Пришлось предъявлять удостоверение.
Уборщица почему-то вовсе не испугалась, скорее наоборот: глаза заблестели живым интересом:
– Господи! Так Нина не сама, что ли? Убили?
– Вы как будто и не удивились.
– Да странно как-то. Это ж что должно случиться, чтоб человек собственной рукой себя жизни лишил?
– Ну так если, как вы сказали, у нее в работе вся жизнь была, то…
Антонова замотала головой:
– Да не должна была она поверить, что Глеб Измайлыч впрямь ее уволит! Да даже если бы, она ж мастер, к ней бы на дом ходили. Куда бы делась ее работа?
У Нины Игоревны были враги? Может, угрожал кто-то?
– Враги? – как будто удивилась Лия Сергеевна. – Вот чтобы прям… Нет, таких не было. Угрожать-то угрожали, тут всякое бывает, артисты ж все нервные. Руденко вон в унитазе утопить грозилась. Но не она же, в самом деле! Или вот когда Островского в позапрошлом сезоне возобновили, Миронычева тоже скандалила: платье ей в костюмерном цехе испортили! Село, видишь ли! Мало стало, а было в самую тютельку! А чего там село, когда жрать надо меньше. Так Нина-то тогда быстренько подпорола, что-то из швов выпустила, может, где клинышек вставила – и готово дело. А так, чтоб убить… – она помотала головой. – Да еще эдак…
– Телефон, – напомнила Арина.
– Сейчас-сейчас, он у меня в конурке.
Дверца – низенькая, неудобная – пряталась под очередной лестницей. Но «конурка» оказалась просторной, чистой, почти уютной. Даже кушеточка в углу имелась, покрытая неизбежным клетчатым пледом.
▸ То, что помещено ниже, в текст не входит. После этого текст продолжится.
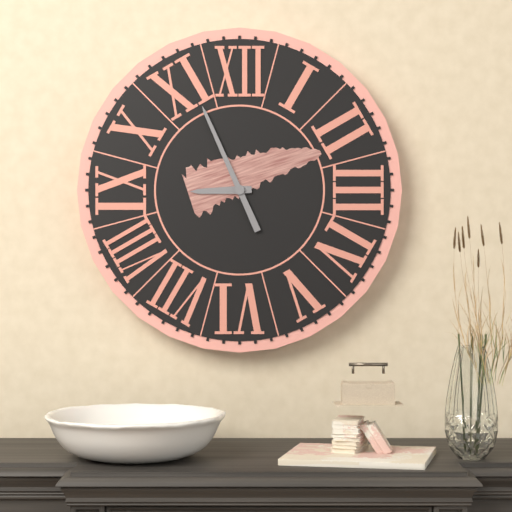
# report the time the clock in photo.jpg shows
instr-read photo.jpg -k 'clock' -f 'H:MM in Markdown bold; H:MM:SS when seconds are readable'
**8:56**
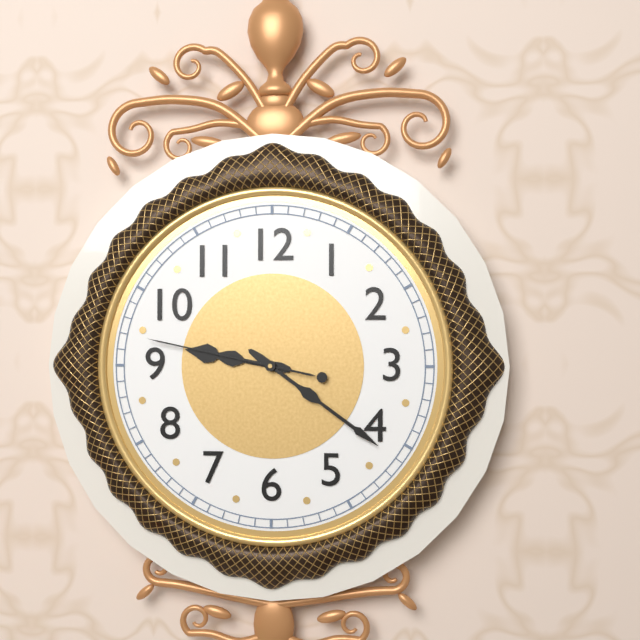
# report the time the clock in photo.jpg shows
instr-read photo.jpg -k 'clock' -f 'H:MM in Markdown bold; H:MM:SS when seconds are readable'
**9:21:47**
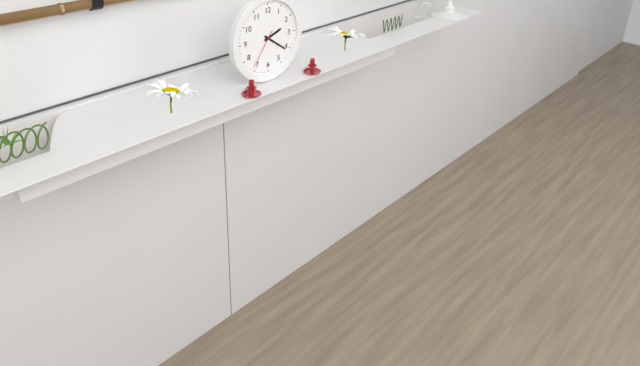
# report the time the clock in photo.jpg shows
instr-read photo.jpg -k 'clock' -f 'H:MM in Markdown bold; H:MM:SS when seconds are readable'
**2:21**
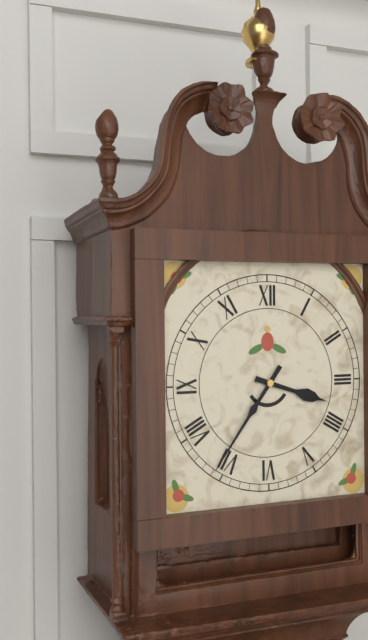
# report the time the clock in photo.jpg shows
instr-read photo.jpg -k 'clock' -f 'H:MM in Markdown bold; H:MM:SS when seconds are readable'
**3:36**
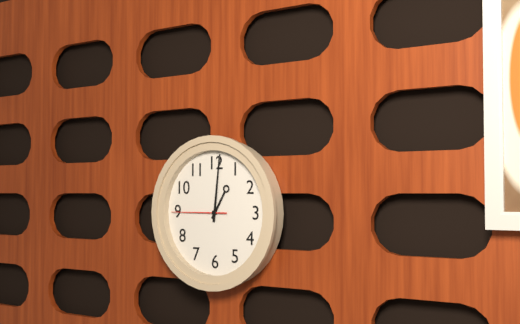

– Тут, кто из актеров если лишку хватит, бывалоча, тут и прикорнет, – кивнула на нее уборщица. – И, раз уж ты не журналистка, тебе можно сказать, Шумилин-то покойный тут… ну… ну типа свиданки тут устраивал.
– Почему же не в гримерке?
– Так в гримерку-то мало ли кто зайти может, даже если дверь замкнешь, стучать станут. А сюда кто полезет? И тихо тут, – она постучала по одной стене, по другой и заключила с непонятной гордостью. – Вот. В гримерках-то в одной чихнешь, отовсюду «будь здоров» отвечают, какие уж там обжимания. А тут, как в бомбоубежище. Вот он, телефон-то, я его в платочек завернула, чтоб не на виду.
На пристроенном возле кушеточки столике размером с табуретку Арина настрочила постановление об изъятии.
Телефон оказался простенький, кнопочный. Заряд, правда, почти на нуле, ну да ладно, с этим Оберсдорф разберется.
– Ну что, сама выберешься или проводить тебя, чтоб не заблудилась? – предложила уборщица, когда они вылезли из ее «конуры».
– Если вам не трудно, – благодарно улыбнулась Арина. – Тут у вас и вправду лабиринт. И, Лия Сергеевна, когда мы с Глебом Измайловичем беседовали, вдруг явился молодой человек в спецовке…
– Господи! – Антонова всплеснула руками, из-за громадных, до локтя светло-синих перчаток выглядевших жутковато, как лапы разбухшего утопленника. – Опять? Ну Колька, ну сколько ж можно-то? Давно вроде успокоился, так нет. Опять скандалил, чтоб ему роль дали?
– В дублеры к Марату просился. И так, знаете, настойчиво просился…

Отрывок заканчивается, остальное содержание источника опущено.